Type 2 diabetes mellitus (T2D) is a metabolic disorder caused by chronic hyperglycemia due to a deficiency in the secretion and/or action of insulin. Zinc (Zn) supplementation and strength exercise increases insulin signaling. We evaluate the effect of Zn supplementation and strength exercise on insulin resistance in the liver of rats with diet-induced T2D through the study of phosphorylation of Akt and protein tyrosine phosphatase 1B (PTP1B). Rats were fed with a high-fat diet (HFD) for 18 weeks to induce T2D and then assigned in four experimental groups: HFD, HFD-Zn (Zn), HFD-strength exercise (Ex), and HFD-Zn/strength exercise (ZnEx) and treated during 12 weeks.

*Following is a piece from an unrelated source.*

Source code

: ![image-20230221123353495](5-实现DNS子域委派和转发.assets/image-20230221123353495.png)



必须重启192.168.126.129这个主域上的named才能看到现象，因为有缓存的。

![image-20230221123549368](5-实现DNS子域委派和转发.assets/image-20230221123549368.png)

Serum Zn, lipid profile, transaminases, glucose, and insulin were measured. In the liver with/without insulin stimuli, total and phosphorylated Akt (pAktSer473) and PTP1B (pPTP1BSer50) were determined by western blot. Hepatic steatosis was evaluated by histological staining with red oil and intrahepatic triglyceride (IHTG) content. There were no differences in biochemical and body-related variables. The ZnEx group showed a higher level of pAkt, both with/without insulin. The ZnEx group also showed higher levels of pPTP1B with respect to HFD and Zn groups. The ZnEx group had higher levels of pPTP1B than groups treated with insulin. Liver histology showed a better integrity and less IHTG in Ex and ZnEx with respect to the HFD group. The Ex and ZnEx groups had lower IHTG with respect to the HFD group. Our results showed that Zn supplementation and strength exercise together improved insulin signaling and attenuated nonalcoholic liver disease in a T2D rat model.